Yesterday, that National Institutes of Health (NIH) announced the awarding of $46 million as part of the new BRAIN Initiative (Brain Research through Advancing Innovative Neurotechnologies). The BRAIN Initiative is a multi-agency funding program aimed at developing the technologies necessary to map the functions of the brain. We’ve learned a lot about the brain over the last century, but there’s so much more to learn that many neuroscientists consider the brain “the final frontier”. Dr. Francis Collins, Director of the NIH, has likened the BRAIN Initiative to President Kennedy’s race to the moon. In a world of discovery where we use methods like optogenetics, positron emission topography, magnetic resonance imaging, DREADDs (designer receptors exclusively activated by designer drugs), electrocorticography (which we’ll discuss in future posts) to understand how areas and circuits of the brain work and how they contribute to emotion, it’s easy to forget how far the neuroscience of emotion has come in the last half-century or so. And, of course, it’s also easy to forget how far we have to go.
The goal of today’s post is to take a *very* brief walk back down memory lane to remember whence we’ve come (circa early 20th century) and the lessons from the pioneers of the neuroscience of emotion that we should carry with us as we continue to explore the brain.
Before we could look into the human brain using neuroimaging, our knowledge of how the human brain functioned was largely made possible by people with diseases or injury. In some cases, people got tumors that required surgery. When the tumor was removed, a given brain area was disturbed. Changes in the person’s behavior following surgery were therefore logically linked to the damage. Sometimes people had strokes or aneurysms that damaged the brain. Sometimes people had injuries that damaged the brain (e.g., Phineas Gage). In yet other cases, surgery was performed on the brain to alleviate epilepsy or psychological illness. One important point to keep in mind is that regardless of the cause of damage, studies of these sorts were not studies of the healthy, normal human brain; they were studies of the diseased or injured brain. It wasn’t until different sorts of neuroimaging or recording techniques arrived on the scene as methodological tools that we were able to evaluate the healthy human brain.

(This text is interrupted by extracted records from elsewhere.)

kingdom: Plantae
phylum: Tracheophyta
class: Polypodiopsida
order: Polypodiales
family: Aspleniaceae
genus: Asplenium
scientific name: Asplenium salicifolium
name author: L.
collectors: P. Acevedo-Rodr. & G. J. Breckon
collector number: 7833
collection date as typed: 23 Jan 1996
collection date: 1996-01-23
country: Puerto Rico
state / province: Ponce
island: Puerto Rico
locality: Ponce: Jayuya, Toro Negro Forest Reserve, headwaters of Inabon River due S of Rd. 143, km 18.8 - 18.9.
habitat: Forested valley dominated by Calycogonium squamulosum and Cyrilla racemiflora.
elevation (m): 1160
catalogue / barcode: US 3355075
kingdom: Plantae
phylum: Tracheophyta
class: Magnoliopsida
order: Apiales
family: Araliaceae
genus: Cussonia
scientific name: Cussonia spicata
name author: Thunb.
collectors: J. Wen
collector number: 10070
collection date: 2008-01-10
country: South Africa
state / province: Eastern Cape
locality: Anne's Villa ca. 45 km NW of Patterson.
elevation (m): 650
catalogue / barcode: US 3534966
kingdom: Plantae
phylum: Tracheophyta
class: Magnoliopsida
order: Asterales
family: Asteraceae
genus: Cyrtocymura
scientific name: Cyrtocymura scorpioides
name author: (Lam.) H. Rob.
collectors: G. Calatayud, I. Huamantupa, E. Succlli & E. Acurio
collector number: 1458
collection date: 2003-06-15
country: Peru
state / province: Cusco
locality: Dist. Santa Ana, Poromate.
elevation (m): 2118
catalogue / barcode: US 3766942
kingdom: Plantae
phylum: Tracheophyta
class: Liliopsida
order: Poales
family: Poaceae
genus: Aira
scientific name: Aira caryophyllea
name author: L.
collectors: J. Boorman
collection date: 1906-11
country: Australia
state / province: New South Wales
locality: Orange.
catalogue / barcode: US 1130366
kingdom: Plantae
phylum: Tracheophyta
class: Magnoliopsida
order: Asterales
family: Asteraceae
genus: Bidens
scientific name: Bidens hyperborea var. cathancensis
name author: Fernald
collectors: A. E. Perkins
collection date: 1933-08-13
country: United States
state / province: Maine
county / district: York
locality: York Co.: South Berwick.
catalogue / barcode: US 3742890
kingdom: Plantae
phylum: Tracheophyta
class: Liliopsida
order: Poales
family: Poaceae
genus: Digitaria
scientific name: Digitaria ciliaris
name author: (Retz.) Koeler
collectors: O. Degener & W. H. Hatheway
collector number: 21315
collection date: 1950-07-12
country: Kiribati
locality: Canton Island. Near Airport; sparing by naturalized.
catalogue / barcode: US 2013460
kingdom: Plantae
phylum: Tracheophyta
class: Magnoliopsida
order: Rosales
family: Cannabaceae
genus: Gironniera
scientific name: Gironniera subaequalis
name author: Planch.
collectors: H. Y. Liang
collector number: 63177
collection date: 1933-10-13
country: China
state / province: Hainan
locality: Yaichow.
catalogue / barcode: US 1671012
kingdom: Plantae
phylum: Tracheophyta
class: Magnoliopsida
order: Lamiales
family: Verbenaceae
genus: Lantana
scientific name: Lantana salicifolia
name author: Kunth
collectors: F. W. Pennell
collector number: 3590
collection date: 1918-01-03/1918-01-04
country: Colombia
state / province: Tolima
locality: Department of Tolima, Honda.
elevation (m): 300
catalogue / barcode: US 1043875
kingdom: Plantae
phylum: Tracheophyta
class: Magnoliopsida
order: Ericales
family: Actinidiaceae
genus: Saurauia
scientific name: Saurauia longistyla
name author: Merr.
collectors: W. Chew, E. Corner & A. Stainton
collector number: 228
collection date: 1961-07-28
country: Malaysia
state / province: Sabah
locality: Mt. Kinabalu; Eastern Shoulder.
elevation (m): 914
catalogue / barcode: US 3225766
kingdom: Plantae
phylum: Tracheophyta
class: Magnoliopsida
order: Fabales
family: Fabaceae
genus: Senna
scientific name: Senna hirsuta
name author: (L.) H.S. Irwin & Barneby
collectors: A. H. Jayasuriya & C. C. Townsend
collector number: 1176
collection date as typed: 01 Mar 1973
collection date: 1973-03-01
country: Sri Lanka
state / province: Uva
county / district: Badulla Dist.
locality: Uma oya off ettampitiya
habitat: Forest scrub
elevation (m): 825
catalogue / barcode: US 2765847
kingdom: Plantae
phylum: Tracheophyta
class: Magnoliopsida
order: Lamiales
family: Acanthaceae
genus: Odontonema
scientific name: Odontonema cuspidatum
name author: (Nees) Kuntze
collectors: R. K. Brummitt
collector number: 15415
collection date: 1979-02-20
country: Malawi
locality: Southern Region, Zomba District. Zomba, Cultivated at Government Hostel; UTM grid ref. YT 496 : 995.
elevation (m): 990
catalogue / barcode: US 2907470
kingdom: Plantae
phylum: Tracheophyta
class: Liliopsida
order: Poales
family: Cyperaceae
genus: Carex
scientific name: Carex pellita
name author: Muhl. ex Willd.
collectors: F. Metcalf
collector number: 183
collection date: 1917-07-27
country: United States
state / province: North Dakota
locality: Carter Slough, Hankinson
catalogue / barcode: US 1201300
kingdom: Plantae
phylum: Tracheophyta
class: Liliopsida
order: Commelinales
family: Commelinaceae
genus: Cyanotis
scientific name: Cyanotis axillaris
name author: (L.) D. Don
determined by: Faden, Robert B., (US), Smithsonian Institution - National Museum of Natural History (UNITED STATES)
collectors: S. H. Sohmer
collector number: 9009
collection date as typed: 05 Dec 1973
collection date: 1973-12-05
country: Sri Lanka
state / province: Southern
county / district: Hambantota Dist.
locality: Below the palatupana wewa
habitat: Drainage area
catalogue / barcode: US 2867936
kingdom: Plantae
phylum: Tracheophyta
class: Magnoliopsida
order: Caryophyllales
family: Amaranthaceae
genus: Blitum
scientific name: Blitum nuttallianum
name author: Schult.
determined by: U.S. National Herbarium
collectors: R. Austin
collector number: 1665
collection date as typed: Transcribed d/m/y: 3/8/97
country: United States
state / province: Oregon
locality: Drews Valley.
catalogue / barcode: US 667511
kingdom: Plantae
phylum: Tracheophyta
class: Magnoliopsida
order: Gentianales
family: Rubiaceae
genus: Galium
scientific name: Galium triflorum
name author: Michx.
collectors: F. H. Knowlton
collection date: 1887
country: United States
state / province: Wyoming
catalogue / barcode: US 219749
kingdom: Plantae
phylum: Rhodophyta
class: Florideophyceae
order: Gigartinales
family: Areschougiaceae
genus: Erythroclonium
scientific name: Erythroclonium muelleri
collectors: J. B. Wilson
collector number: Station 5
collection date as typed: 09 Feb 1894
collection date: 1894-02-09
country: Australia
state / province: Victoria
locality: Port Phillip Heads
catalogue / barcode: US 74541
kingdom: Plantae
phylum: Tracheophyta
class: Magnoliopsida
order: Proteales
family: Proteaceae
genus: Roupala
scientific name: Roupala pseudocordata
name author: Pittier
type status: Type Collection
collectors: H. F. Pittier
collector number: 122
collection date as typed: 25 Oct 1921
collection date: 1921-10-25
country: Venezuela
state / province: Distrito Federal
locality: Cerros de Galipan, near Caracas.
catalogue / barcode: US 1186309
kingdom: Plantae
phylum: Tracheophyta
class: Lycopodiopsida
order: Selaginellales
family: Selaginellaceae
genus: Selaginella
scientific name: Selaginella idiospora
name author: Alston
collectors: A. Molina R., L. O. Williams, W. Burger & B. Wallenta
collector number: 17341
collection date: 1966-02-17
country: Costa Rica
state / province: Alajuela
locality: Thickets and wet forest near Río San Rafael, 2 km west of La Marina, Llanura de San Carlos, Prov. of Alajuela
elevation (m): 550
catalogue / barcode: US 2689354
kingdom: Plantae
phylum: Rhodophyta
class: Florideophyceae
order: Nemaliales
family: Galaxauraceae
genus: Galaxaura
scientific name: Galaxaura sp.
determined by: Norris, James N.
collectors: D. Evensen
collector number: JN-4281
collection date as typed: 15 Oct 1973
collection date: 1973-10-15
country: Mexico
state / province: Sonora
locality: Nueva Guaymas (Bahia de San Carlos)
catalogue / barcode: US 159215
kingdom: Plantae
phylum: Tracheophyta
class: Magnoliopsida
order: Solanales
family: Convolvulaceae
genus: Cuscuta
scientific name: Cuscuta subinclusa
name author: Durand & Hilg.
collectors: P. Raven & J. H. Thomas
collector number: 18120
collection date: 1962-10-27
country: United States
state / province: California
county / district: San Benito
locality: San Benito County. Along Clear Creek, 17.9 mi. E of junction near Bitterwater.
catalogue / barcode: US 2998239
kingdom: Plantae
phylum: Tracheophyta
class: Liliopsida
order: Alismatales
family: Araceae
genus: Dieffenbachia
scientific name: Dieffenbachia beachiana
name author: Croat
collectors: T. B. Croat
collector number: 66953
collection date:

Damage that occurred because of a tumor, a stroke, or injury most often crossed multiple anatomical areas somewhat randomly. This made it challenging to conclude which psychological functions were generated by which brain areas. But damage that occurred to alleviate illness was typically targeted, or what neuroscientists call “focal”. Studying people with this sort of damage allowed the pioneers of emotion neuroscience some of the first glimpses into the role of particular brain areas in the generation of emotions. By combining observations from the clinic with animal studies in which comparable brain damage was made or in which regions of the brain were electrically stimulated (which will be discussed in a future post), the neuroscience of emotion was propelled forward.
Emotions don’t live in particular areas of the brain but rather came to be via distributed circuitry throughout the whole brain. The expression, experience, and perception of emotion are made possible by slightly different circuitry. Emotion comes to be in part via the activity in the peripheral nervous system—that is, we “feel” emotions in our bodies. Certain brain areas are “hubs” of activities—central areas much like bus terminals in a big city where lots of signals arrive and are subsequently transmitted to other areas for further processing.
Over the years, these important messages that stand the test of time (and modern methods) were often lost in attempts to localize particular emotions to particular neural regions. [The most pervasive of the localization hypotheses is that the amygdala is the locus of fear. The hypothesis is so pervasive and the evidence to support it so lacking, that we’ll take on that idea in another full post.] Localization attempts focused on mapping discrete emotions to discrete neural structures, often relying on poor operationalization of emotion related variables.
An early scientist might label a phenomena “rage” without ever defining what rage actually was (By answering questions like: are we talking about the perception of rage? The expression of rage? The experience of rage? How do we tell the difference between rage and anger? If this phenomena is being observed in animals how do we know that it maps on to the human experience of rage?) or indicating a specific way to measure it. Another important, often overlooked point is that changes to emotion observed in these human patients were typically described in diffuse, nonspecific terms—for example a patient’s psychiatry symptoms might have “improved” following surgery. Improvement in anxiety or depression symptomology, for example, were taken as evidence that particular brain areas removed during psychosurgery were involved in emotion. Advancement of emotion neuroscience requires carefully defining emotion terms and characterizing emotion phenomena in ways that can be systematically measured.
Despite these caveats, the lessons from early studies of the emotional brain are powerful and not to be ignored as we enter an era of the BRAIN Initiative—careful experimentation and measurement can yield impressive gains in knowledge, even with fairly rudimentary tools.